[Given entries Boundary: Start]

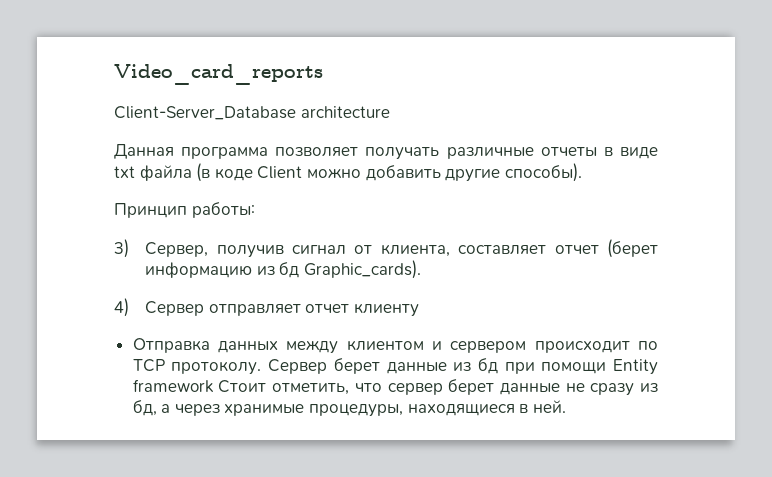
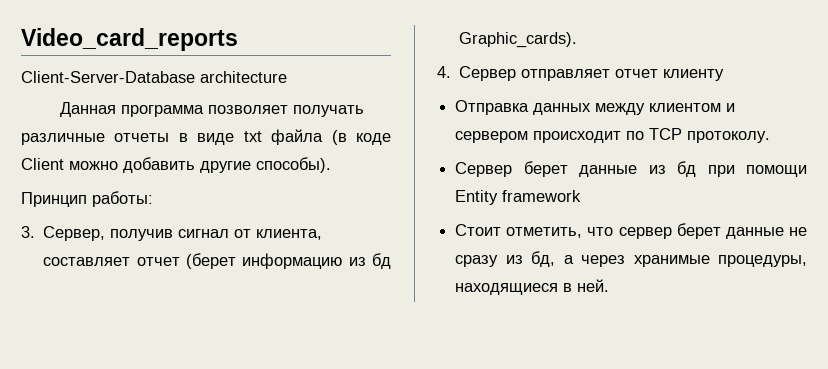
[114,106,296,120] Client-Server_Database -> [21,71,195,83] Client-Server-Database
[114,239,129,258] 3) -> [21,226,35,238] 3.
[114,298,129,317] 4) -> [437,66,451,78] 4.
(262, 368) none -> (771, 137) //
(214, 386) none -> (582, 196) //

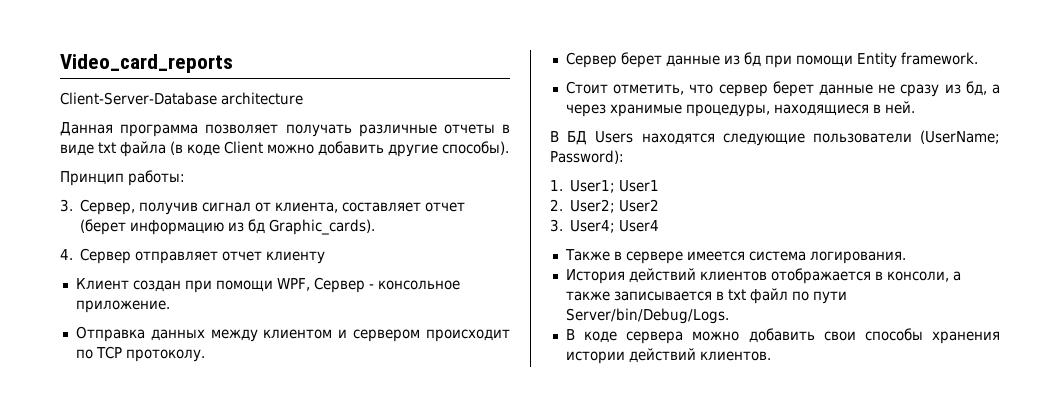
(725, 75) none -> [75,277,460,293] [75,300,170,313] // Клиент создан при помощи WPF, Сервер - консольное приложение.
[502,190,582,202] framework -> [900,52,978,65] framework.
(610, 285) none -> [550,130,1000,146] [550,150,624,164] [550,180,660,193] [550,199,660,213] [550,219,660,233] [564,249,906,264] [565,268,961,284] [565,288,847,304] [565,308,729,324] [565,328,1000,344] [565,348,771,364] // В БД Users находятся следующие пользователи (UserName; Password): // 1. User1; User1 // 2. User2; User2 // 3. User4; User4 // Также в сервере имеется система логирования. // История действий клиентов отображается в консоли, а также записывается в txt файл по пути Server/bin/Debug/Logs. // В коде сервера можно добавить свои способы хранения истории действий клиентов.

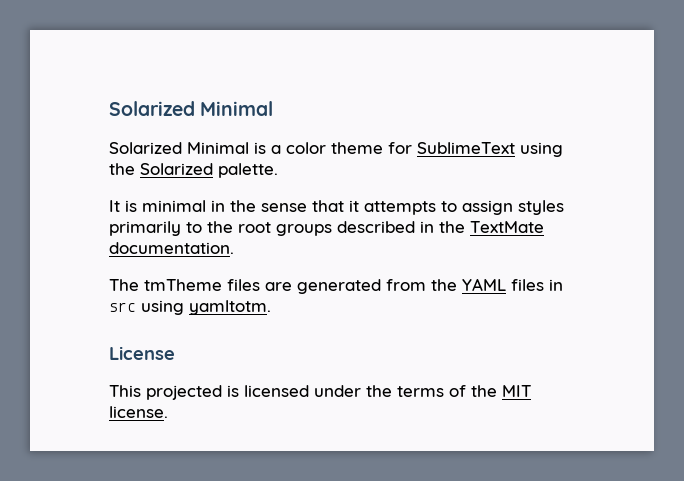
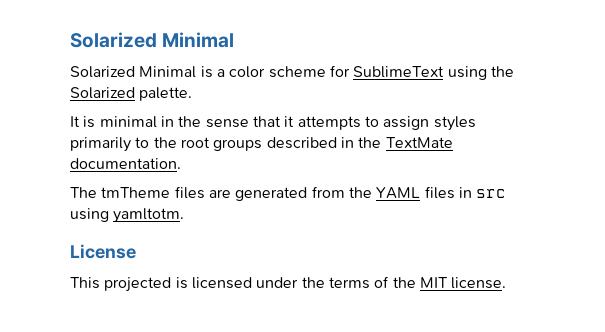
[331,142,383,154] theme -> [268,66,326,78] scheme

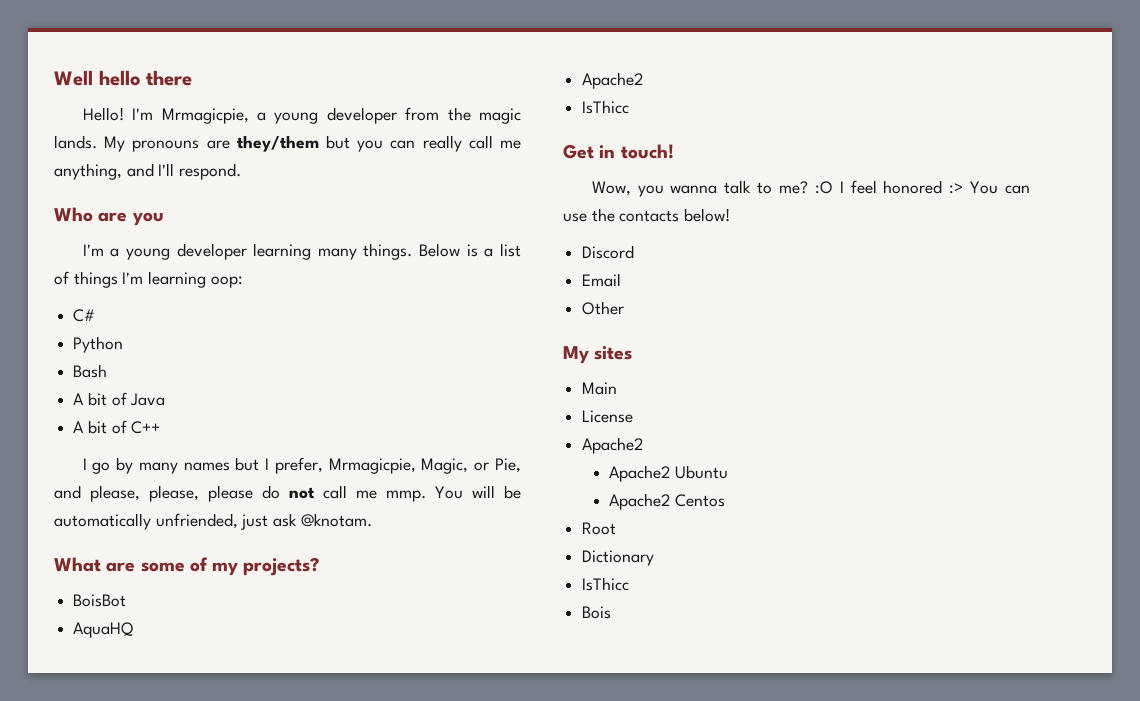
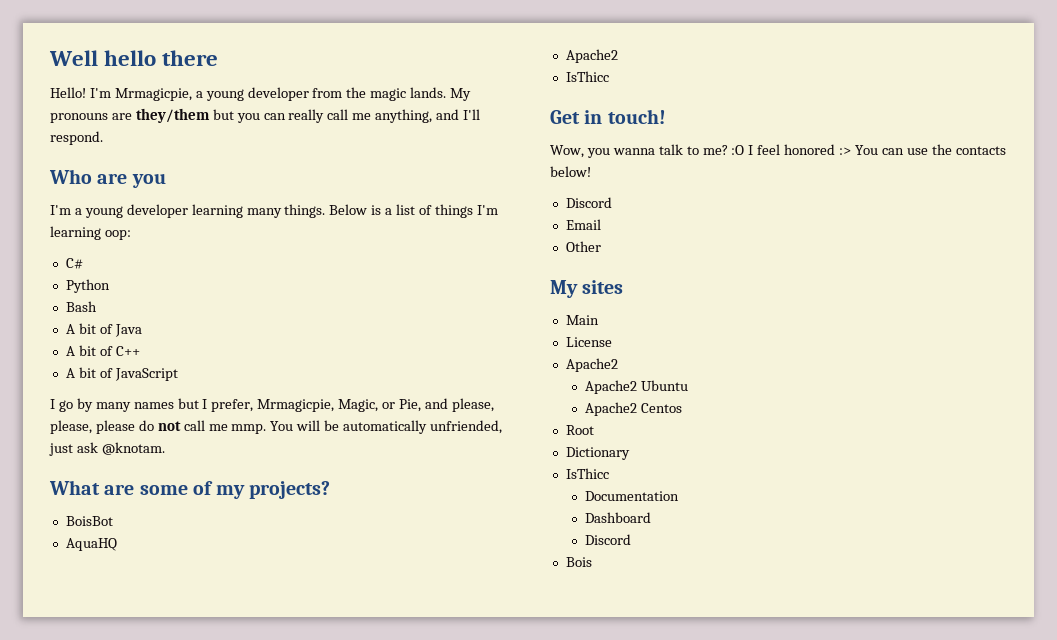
(161, 427) none -> [65,367,178,381] // A bit of JavaScript
(630, 584) none -> [585,491,680,501] [585,512,652,523] [585,534,632,545] // Documentation // Dashboard // Discord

[Given entries Boundary: End]

Aim of the task -> Return the records exactly as they stand, and drop every picture.

Response below ->
[114,106,296,120] Client-Server_Database -> [21,71,195,83] Client-Server-Database
[114,239,129,258] 3) -> [21,226,35,238] 3.
[114,298,129,317] 4) -> [437,66,451,78] 4.
(262, 368) none -> (771, 137) //
(214, 386) none -> (582, 196) //

(725, 75) none -> [75,277,460,293] [75,300,170,313] // Клиент создан при помощи WPF, Сервер - консольное приложение.
[502,190,582,202] framework -> [900,52,978,65] framework.
(610, 285) none -> [550,130,1000,146] [550,150,624,164] [550,180,660,193] [550,199,660,213] [550,219,660,233] [564,249,906,264] [565,268,961,284] [565,288,847,304] [565,308,729,324] [565,328,1000,344] [565,348,771,364] // В БД Users находятся следующие пользователи (UserName; Password): // 1. User1; User1 // 2. User2; User2 // 3. User4; User4 // Также в сервере имеется система логирования. // История действий клиентов отображается в консоли, а также записывается в txt файл по пути Server/bin/Debug/Logs. // В коде сервера можно добавить свои способы хранения истории действий клиентов.

[331,142,383,154] theme -> [268,66,326,78] scheme

(161, 427) none -> [65,367,178,381] // A bit of JavaScript
(630, 584) none -> [585,491,680,501] [585,512,652,523] [585,534,632,545] // Documentation // Dashboard // Discord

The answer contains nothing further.